On Mon, Nov 01, 2004 at 12:56:11PM +0200, Catalin Muresan wrote:
> 
> 	I have the attached patch from Andrew which fixes the qla2300 part
> of the problem (attached) and a patch is still needed for the case where
> there are LUN0,3 to blacklist the device as BLIST_SPARSELUN.

No attachment ...

>  > 2) If LUN 0 gets a DID_NO_CONNECT (and we do return the
>  > SCSI_SCAN_NO_RESPONSE), we won't scan anything, via REPORT LUN or via
>  > a sequential scan.
> 
> 	we need to have something on LUN 0 to be able to send REPORT LUN, in
> this case we don't.

You don't need storage configured on LUN 0 to send it a REPORT LUN, if
there is a target there, you can (well should) be able to send it a REPORT
LUN.

You do need the driver to allow commands to be issued to LUN 0 (that is
what the patch should have fixed).

SCSI spec says:

	A SCSI device shall support a REPORT LUNS command that is
	addressed to logical unit zero. Support of the REPORT LUNS command
	by logical units other than logical unit zero is optional.

> 	Do you need me to test some other stuff or we can "close" this
> issue?	

In order of best to worst solutions:

If device supports REPORT LUNs:

1) configure the array to report as SCSI-3

2) black list as BLIST_REPORTLUN2

If no REPORT LUNs support:

3) black list as BLIST_SPARSELUN

-- Patrick Mansfield

^ permalink raw reply	[flat|nested] 20+ messages in thread

* Report luns [was: Apple Xserve RAID and qlogic ISP2312 (qla2300)]
  2004-11-01 19:48               ` Patrick Mansfield
@ 2004-11-09  2:49                 ` Douglas Gilbert
  2004-11-09 15:06                   ` Luben Tuikov
  0 siblings, 1 reply; 20+ messages in thread
From: Douglas Gilbert @ 2004-11-09  2:49 UTC (permalink / raw)

---

§ TASKS TO COMPLETE:
- a) Do the following statements agree with the REPORT LUNS email? Answer yes or no for each, and quote the words of the email that decide it.
(i) The reply says storage must be configured on LUN 0 before a REPORT LUN can be sent to it.
(ii) The quoted SCSI spec makes support of REPORT LUNS by logical units other than zero optional.
(iii) For a device without REPORT LUNs support, the suggested fix is to black list it as BLIST_REPORTLUN2.
- b) Answer these questions using the REPORT LUNS email.
(i) Which part of the problem does the patch from Andrew fix?
(ii) What is the best solution listed for a device that supports REPORT LUNs?
(iii) Who sent the message dated 2004-11-09 at 2:49 UTC?
- c) Continue the REPORT LUNS email from its last line.

---

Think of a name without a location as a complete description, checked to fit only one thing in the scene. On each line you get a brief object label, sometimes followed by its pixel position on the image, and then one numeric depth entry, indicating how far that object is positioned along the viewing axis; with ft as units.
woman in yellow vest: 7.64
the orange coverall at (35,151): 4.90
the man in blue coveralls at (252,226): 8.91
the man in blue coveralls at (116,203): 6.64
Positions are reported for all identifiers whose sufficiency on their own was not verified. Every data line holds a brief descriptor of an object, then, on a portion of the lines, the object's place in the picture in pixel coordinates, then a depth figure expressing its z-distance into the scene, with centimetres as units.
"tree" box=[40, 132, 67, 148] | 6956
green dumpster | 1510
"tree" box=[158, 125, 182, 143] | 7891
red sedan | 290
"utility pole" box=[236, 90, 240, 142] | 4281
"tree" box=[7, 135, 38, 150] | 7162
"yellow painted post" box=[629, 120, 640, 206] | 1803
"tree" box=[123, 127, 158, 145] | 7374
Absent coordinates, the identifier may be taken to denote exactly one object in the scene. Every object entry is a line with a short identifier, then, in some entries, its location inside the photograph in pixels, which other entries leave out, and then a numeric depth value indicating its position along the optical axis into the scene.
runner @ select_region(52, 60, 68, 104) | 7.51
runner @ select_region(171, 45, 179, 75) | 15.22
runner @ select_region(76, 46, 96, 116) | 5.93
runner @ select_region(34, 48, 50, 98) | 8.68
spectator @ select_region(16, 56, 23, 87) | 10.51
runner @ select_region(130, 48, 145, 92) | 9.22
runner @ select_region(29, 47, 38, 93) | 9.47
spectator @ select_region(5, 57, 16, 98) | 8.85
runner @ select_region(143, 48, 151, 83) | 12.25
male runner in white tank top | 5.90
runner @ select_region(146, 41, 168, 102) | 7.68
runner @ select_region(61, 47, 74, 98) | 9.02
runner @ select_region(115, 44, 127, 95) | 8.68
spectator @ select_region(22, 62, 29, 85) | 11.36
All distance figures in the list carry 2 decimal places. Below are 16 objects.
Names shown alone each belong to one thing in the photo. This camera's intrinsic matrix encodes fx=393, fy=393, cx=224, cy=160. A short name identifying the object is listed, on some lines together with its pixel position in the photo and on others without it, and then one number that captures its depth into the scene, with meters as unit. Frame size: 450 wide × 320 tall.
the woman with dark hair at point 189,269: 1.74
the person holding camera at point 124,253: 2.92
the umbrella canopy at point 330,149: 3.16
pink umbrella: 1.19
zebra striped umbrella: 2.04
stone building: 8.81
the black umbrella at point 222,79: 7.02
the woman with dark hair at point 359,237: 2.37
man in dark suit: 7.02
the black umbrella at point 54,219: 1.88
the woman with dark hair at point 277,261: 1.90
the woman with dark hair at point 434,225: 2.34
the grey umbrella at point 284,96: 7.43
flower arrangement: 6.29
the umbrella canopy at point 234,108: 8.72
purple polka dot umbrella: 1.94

---

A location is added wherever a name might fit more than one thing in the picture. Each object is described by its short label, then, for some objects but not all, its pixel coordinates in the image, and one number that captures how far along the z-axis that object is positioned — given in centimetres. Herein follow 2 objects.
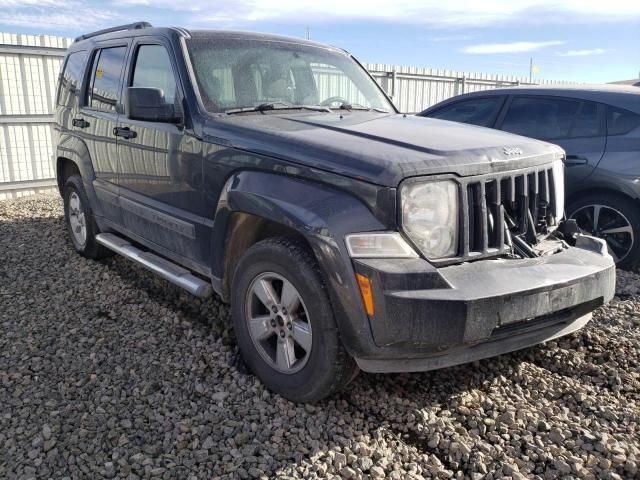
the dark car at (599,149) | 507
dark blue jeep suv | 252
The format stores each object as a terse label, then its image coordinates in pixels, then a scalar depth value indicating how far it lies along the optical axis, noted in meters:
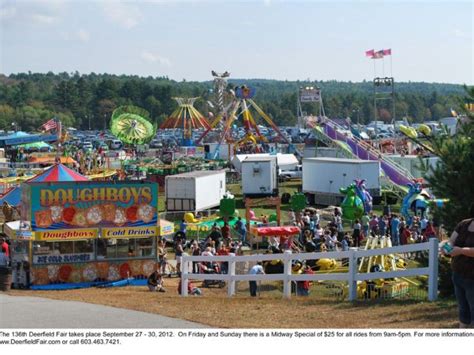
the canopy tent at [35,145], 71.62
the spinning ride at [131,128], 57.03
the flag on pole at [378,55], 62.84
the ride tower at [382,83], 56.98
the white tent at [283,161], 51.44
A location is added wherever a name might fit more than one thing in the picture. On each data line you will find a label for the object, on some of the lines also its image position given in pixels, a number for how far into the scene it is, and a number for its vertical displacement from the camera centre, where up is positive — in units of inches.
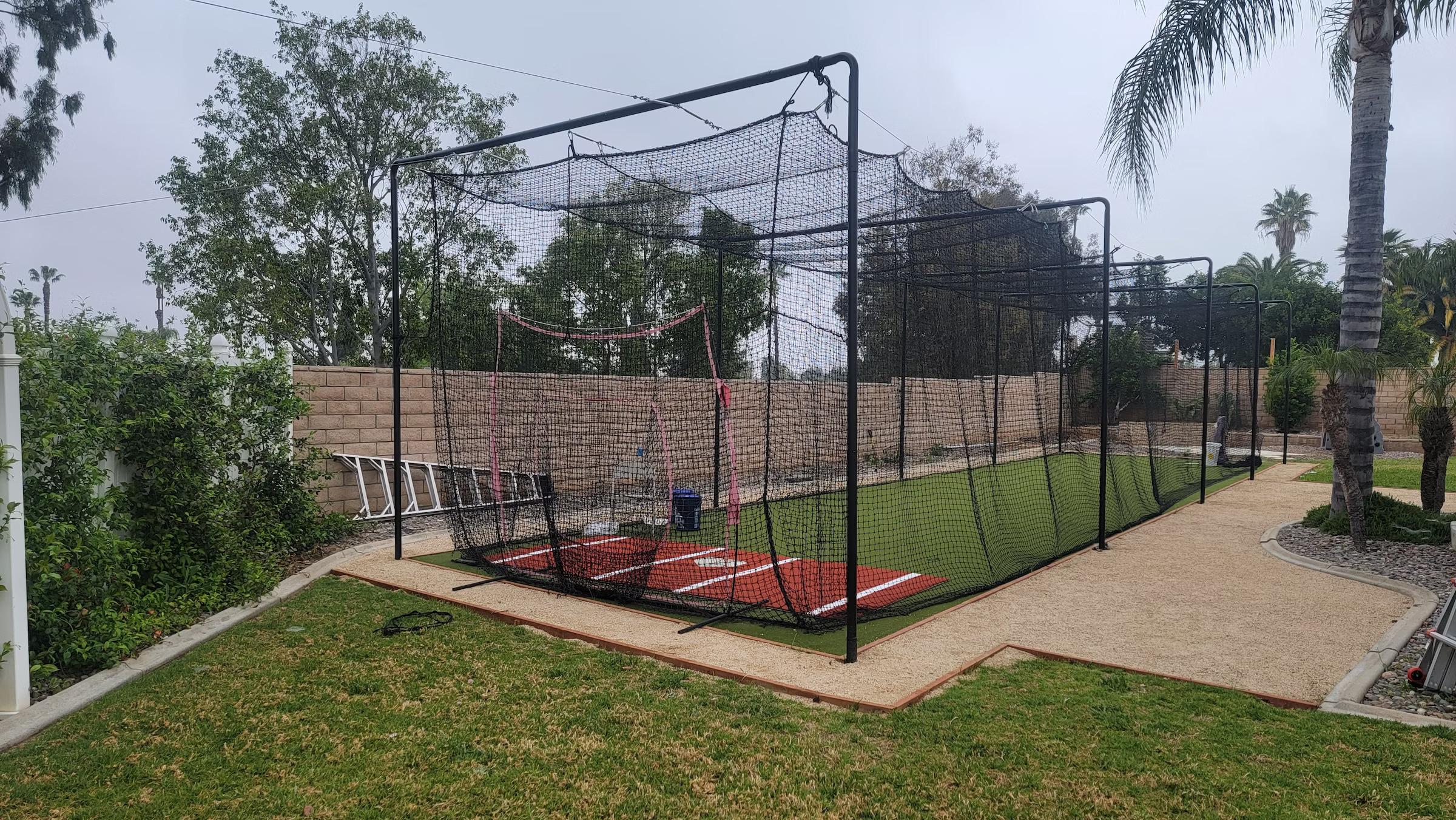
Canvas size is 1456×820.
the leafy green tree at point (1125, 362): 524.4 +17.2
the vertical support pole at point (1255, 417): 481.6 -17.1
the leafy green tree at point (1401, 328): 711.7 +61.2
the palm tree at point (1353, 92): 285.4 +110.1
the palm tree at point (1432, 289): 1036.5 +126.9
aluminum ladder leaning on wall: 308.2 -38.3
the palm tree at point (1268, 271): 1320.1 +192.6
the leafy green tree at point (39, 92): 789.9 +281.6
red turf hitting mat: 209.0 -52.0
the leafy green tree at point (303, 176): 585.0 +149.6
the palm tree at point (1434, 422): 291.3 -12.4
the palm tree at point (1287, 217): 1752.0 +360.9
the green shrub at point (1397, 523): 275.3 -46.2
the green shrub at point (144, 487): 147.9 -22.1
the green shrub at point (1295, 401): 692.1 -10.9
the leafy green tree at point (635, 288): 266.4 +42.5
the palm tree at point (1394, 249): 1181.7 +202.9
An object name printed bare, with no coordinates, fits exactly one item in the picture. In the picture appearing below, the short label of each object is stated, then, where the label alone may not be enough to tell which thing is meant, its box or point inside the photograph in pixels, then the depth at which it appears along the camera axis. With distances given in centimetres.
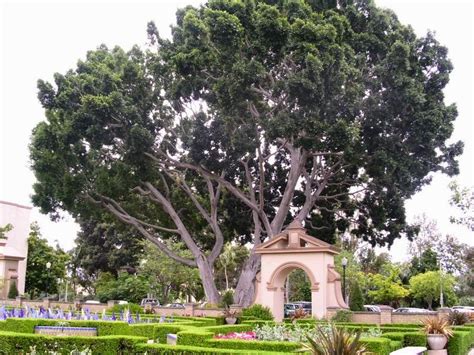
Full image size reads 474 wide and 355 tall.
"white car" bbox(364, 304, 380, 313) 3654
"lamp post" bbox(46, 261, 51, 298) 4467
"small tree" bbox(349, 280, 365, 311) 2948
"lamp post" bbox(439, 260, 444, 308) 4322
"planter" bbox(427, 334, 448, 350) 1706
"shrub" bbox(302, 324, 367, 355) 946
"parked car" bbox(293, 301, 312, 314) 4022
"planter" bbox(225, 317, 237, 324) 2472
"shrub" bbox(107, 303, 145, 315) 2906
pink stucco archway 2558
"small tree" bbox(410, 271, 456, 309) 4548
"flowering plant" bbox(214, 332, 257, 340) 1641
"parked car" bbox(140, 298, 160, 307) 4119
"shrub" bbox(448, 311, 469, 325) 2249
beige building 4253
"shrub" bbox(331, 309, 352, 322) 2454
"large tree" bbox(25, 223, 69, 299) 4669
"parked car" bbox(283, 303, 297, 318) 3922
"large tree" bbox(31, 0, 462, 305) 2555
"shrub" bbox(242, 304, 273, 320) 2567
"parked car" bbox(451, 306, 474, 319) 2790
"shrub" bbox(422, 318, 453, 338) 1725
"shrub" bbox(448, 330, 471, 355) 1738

---

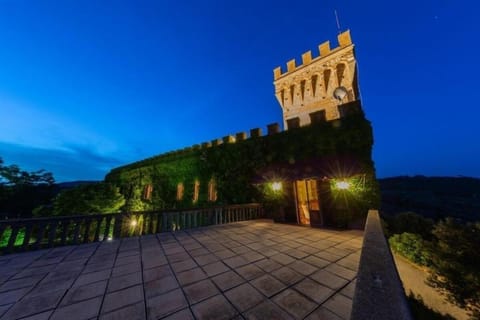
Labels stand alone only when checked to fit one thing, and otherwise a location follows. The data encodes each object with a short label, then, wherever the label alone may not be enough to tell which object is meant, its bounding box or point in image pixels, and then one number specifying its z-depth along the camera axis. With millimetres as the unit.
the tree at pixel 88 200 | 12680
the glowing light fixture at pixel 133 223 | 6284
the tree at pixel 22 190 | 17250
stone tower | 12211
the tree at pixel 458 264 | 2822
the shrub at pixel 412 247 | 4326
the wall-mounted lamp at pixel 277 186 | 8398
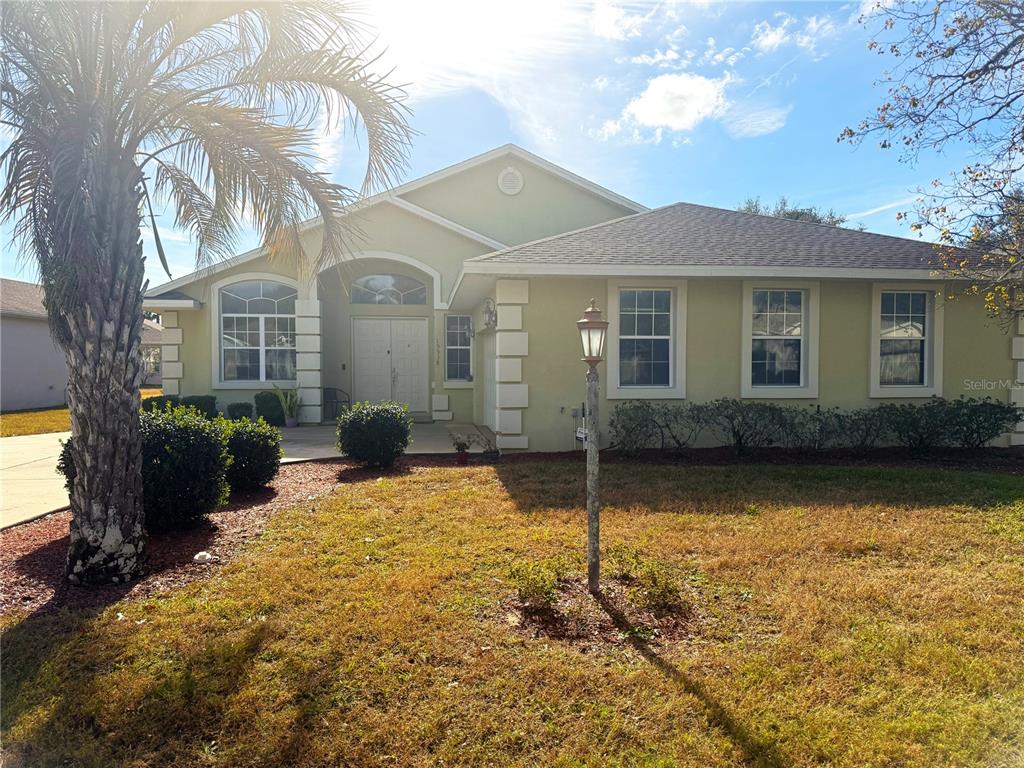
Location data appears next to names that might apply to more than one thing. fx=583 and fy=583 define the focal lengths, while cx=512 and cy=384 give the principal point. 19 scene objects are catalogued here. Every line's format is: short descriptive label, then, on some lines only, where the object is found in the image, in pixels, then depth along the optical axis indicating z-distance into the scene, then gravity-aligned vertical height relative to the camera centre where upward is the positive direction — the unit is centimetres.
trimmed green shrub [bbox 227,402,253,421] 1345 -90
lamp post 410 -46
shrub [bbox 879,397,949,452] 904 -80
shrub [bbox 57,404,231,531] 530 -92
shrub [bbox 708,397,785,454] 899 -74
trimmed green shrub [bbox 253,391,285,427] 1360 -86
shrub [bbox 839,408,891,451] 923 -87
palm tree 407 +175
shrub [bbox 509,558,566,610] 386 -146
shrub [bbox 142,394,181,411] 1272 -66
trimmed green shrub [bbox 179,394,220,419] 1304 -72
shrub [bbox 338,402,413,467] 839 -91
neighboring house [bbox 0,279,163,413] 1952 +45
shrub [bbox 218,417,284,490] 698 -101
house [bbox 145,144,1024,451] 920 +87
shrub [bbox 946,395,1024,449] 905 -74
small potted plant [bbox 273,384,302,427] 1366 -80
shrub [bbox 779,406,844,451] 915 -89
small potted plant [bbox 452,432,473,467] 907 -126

---

§ RESULTS BY TASK:
- a)
(i) No: "You don't need storage configured on LUN 0 to send it a REPORT LUN"
(ii) Yes: "Support of the REPORT LUNS command by logical units other than logical unit zero is optional."
(iii) No: "If no REPORT LUNs support: 3) black list as BLIST_SPARSELUN"

- b)
(i) The qla2300 part.
(ii) Configure the array to report as SCSI-3.
(iii) Douglas Gilbert.

- c)
  To: Patrick Mansfield; +Cc: linux-scsi

Patrick Mansfield wrote:
> [ resending ... not sure if this went out at all ]
> 
> On Mon, Nov 01, 2004 at 12:56:11PM +0200, Catalin Muresan wrote:
> 
>>	I have the attached patch from Andrew which fixes the qla2300 part
>>of the problem (attached) and a patch is still needed for the case where
>>there are LUN0,3 to blacklist the device as BLIST_SPARSELUN.
> 
> 
> No attachment ...
> 
> 
>> > 2) If LUN 0 gets a DID_NO_CONNECT (and we do return the
>> > SCSI_SCAN_NO_RESPONSE), we won't scan anything, via REPORT LUN or via
>> > a sequential scan.
>>
>>	we need to have something on LUN 0 to be able to send REPORT LUN, in
>>this case we don't.
> 
> 
> You don't need storage configured on LUN 0 to send it a REPORT LUN, if
> there is a target there, you can (well should) be able to send it a REPORT
> LUN.
> 
> You do need the driver to allow commands to be issued to LUN 0 (that is
> what the patch should have fixed).
> 
> SCSI spec says:
> 
> 	A SCSI device shall support a REPORT LUNS command that is
> 	addressed to logical unit zero. Support of the REPORT LUNS command
> 	by logical units other than logical unit zero is optional.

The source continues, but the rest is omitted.